Print nothing except the lines of the listing below from the line with "right shoulder: (310, 355, -3)" to the line with "right knee: (354, 494, -4)", each exactly as written, both ends included.

=====

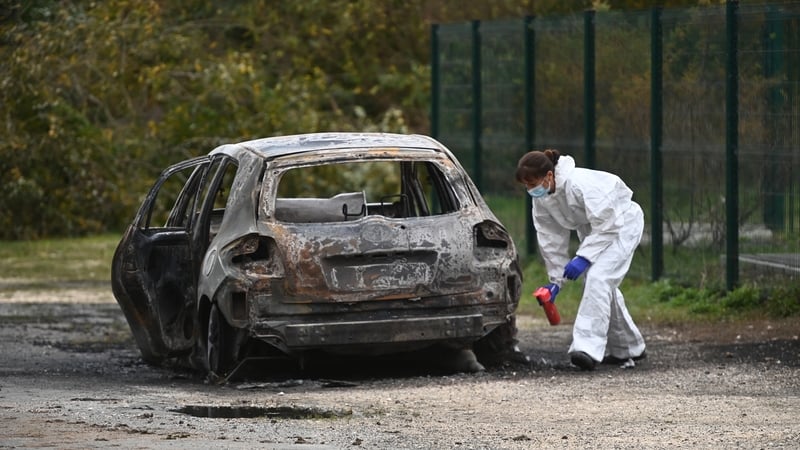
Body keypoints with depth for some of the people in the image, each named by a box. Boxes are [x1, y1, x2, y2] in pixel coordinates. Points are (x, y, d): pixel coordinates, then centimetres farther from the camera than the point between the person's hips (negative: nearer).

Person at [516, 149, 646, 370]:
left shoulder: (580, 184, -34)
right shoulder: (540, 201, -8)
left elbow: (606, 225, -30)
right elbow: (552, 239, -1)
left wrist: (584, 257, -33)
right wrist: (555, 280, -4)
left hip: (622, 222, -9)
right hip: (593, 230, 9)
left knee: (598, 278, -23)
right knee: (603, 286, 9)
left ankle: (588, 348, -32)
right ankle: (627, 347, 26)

=====

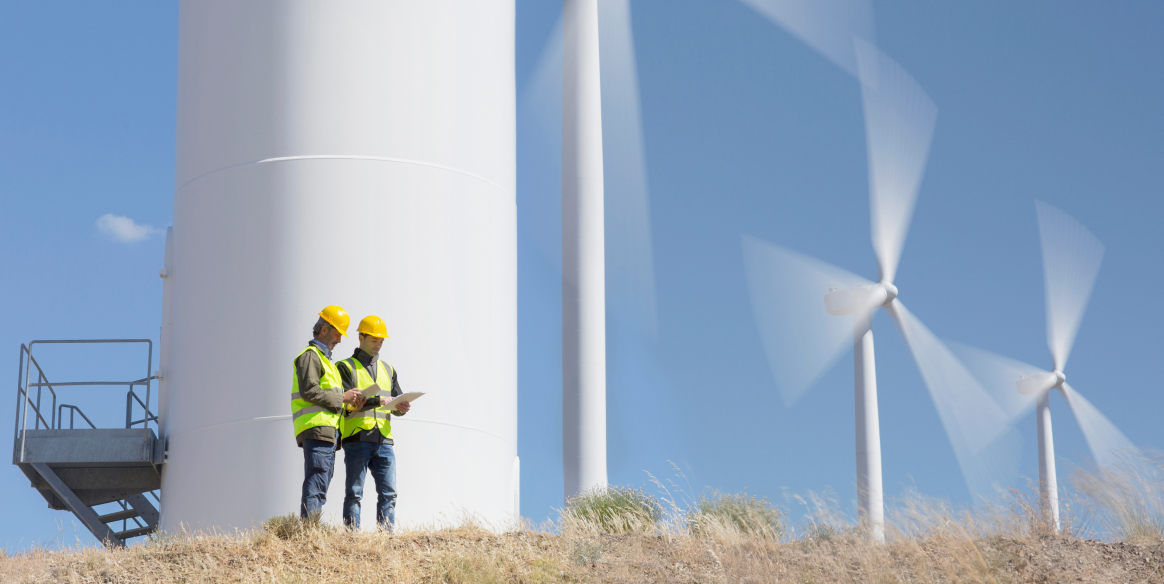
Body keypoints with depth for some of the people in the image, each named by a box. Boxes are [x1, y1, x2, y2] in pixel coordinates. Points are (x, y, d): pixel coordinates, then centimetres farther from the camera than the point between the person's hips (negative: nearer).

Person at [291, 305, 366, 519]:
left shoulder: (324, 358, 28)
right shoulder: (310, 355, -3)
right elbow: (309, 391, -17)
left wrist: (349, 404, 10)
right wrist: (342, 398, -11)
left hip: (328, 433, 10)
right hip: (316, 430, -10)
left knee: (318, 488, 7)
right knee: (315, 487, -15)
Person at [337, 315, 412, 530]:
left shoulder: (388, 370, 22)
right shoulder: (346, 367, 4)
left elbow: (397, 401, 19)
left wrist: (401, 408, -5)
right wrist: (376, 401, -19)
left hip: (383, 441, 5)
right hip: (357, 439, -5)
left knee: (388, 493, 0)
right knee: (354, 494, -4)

=====

Task result:
right shoulder: (310, 355, -3)
right elbow: (309, 391, -17)
left wrist: (349, 404, 10)
right wrist: (342, 398, -11)
left hip: (328, 433, 10)
right hip: (316, 430, -10)
left knee: (318, 488, 7)
right knee: (315, 487, -15)
Person at [337, 315, 412, 530]:
left shoulder: (388, 370, 22)
right shoulder: (346, 367, 4)
left elbow: (397, 401, 19)
left wrist: (401, 408, -5)
right wrist: (376, 401, -19)
left hip: (383, 441, 5)
right hip: (357, 439, -5)
left knee: (388, 493, 0)
right knee: (354, 494, -4)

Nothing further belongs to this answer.